MedPAC Continues Work on Part D Redesign, Unified PAC Payment System and Discusses Population-based Outcome Measures

October 10, 2019


The Medicare Payment Advisory Commission (MedPAC) met in Washington, DC on October 3-4, 2019. The Commission continued the discussion on a variety of innovation topics including restructuring Part D, the development of a unified post-acute care (PAC) payment system and they discussed population-based outcome measures.

Restructuring Medicare Part D

In response to rising drug prices, MedPAC joins the Trump Administration and the Senate Finance Committee in proposing Part D redesign. MedPAC is considering a redesign that does not address drug prices directly but shifts cost responsibility among plans, Medicare and beneficiaries. Specifically, MedPAC is considering a redesign that would: eliminate the coverage-gap discount for manufacturers, implement the same benefit design for enrollees with and without the low-income subsidy, redesign the catastrophic phase of benefits, and lower or eliminate Medicare reinsurance.

The Commission discussed the need for changes in the structure of Medicare Part D while ensuring beneficiary access and overall costs were not compromised, and the extent to which different payers within Medicare Part D should take on risk. MedPAC will present their recommendations on restructuring Medicare Part D benefits in their June 2020 report to Congress. Presentation slides for this session are available here.

Aligning benefits and cost-sharing under a unified PAC payment system

MedPAC continued previous discussions around aligning the various PAC prospective payment systems (PPS) across settings. Home health agencies, skilled nursing facilities, inpatient rehabilitation facilities and long-term care hospitals comprise the different settings considered under the PAC PPS.

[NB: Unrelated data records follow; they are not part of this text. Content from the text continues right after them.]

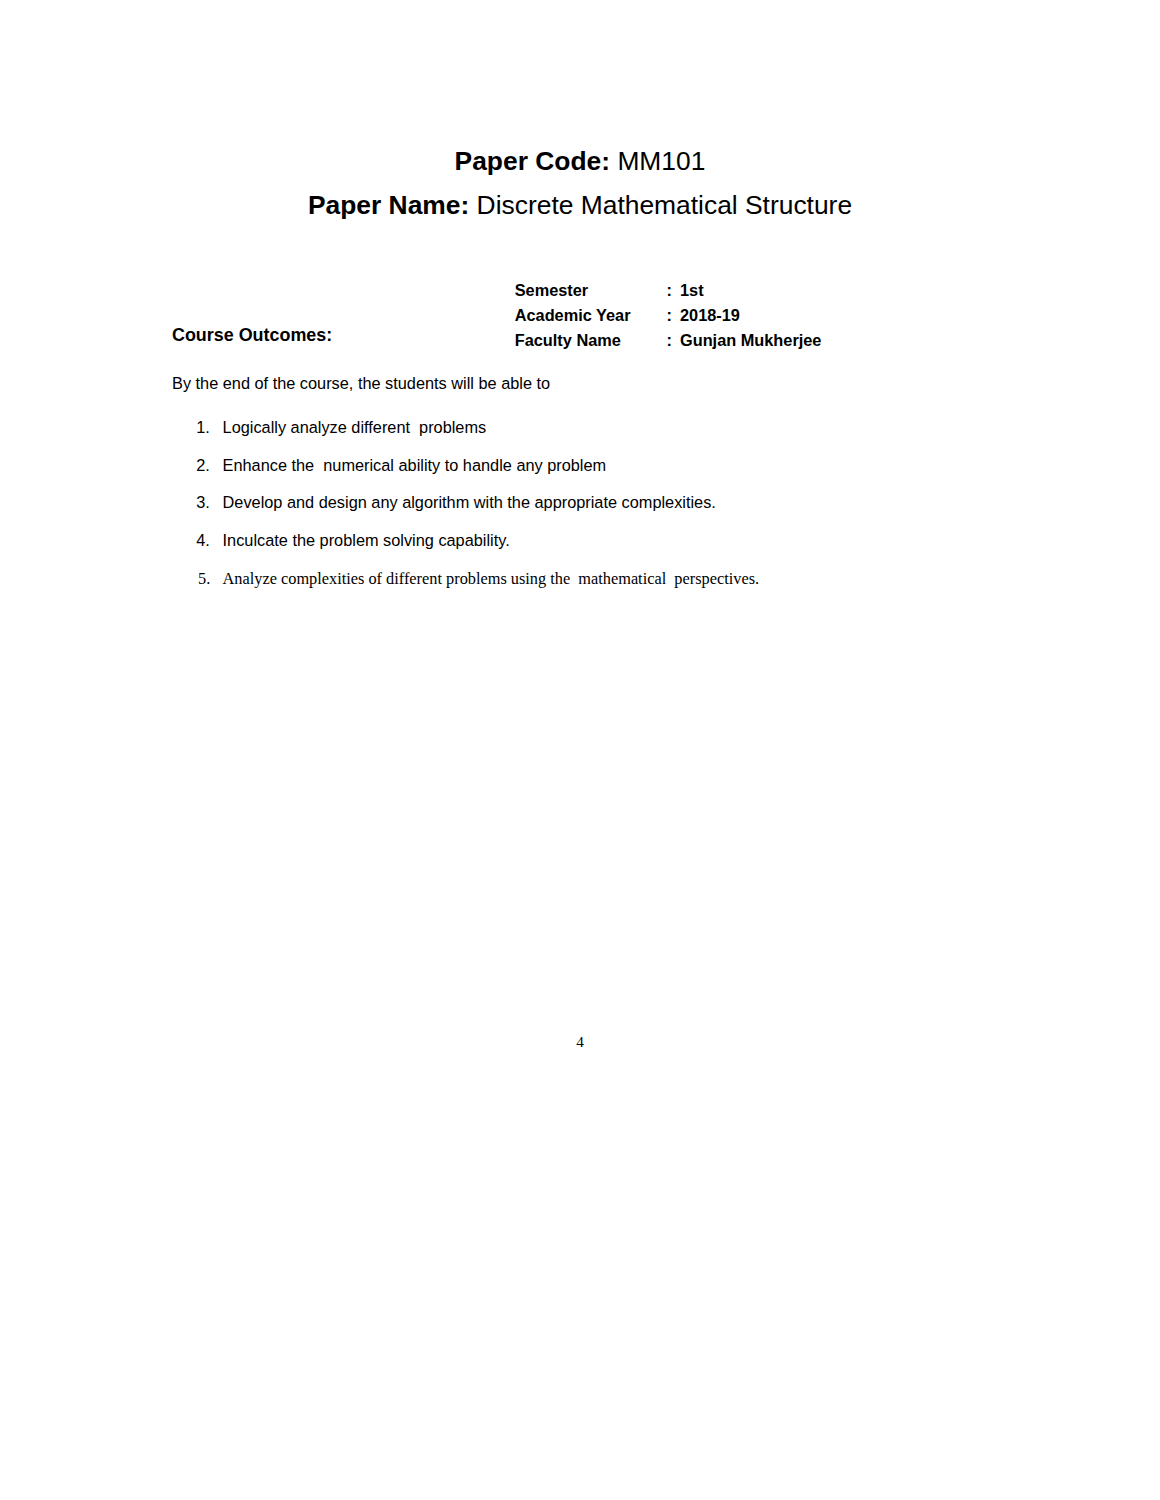Paper Code: MM101
Paper Name: Discrete Mathematical Structure
| Semester | : | 1st |
| Academic Year | : | 2018-19 |
| Faculty Name | : | Gunjan Mukherjee |
Course Outcomes:
By the end of the course, the students will be able to
Logically analyze different problems
Enhance the numerical ability to handle any problem
Develop and design any algorithm with the appropriate complexities.
Inculcate the problem solving capability.
Analyze complexities of different problems using the mathematical perspectives.
4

The focus of the discussion at the October 2019 meeting was if a prior hospital stay should be required across all settings, if there should be a uniform limit of days covered across settings, and a uniform approach to co-payments across settings. While the Commission was generally supportive of aligning cost-sharing across PAC settings, the Commissioners were unable to come to a consensus about which benefits, if any, should be applied uniformly across PAC settings. Presentation slides are available here.

Population-based outcome measures: Avoidable hospitalizations and emergency department visits

As a part of the Commission’s efforts to evaluate the quality of care and align incentives across the Medicare program, MedPAC staff presented an analysis of avoidable hospitalizations and emergency department (ED) visits for the fee-for-service population. Commissioners discussed but did not come to a consensus if avoidable hospitalizations and emergency department visits would be appropriate for use in the development of population-based outcome measures.

The Commission determined more work needs to be done to fully understand what an “avoidable” hospitalization or ED visit is and what the appropriate preventive measures are. The Commission requested that MedPAC staff evaluate potential differences between hospitals with the lowest and highest rates of avoidable hospitalizations and ED visits to identify best practices in reducing unnecessary care. Presentation slides for this session are available here.

The next public meeting is scheduled for November 7-8, 2019.

MedPAC is an independent congressional agency established by the Balanced Budget Act of 1997 (P.L. 105-33) to advise the US Congress on issues affecting the Medicare program. More information on MedPAC is available on their website.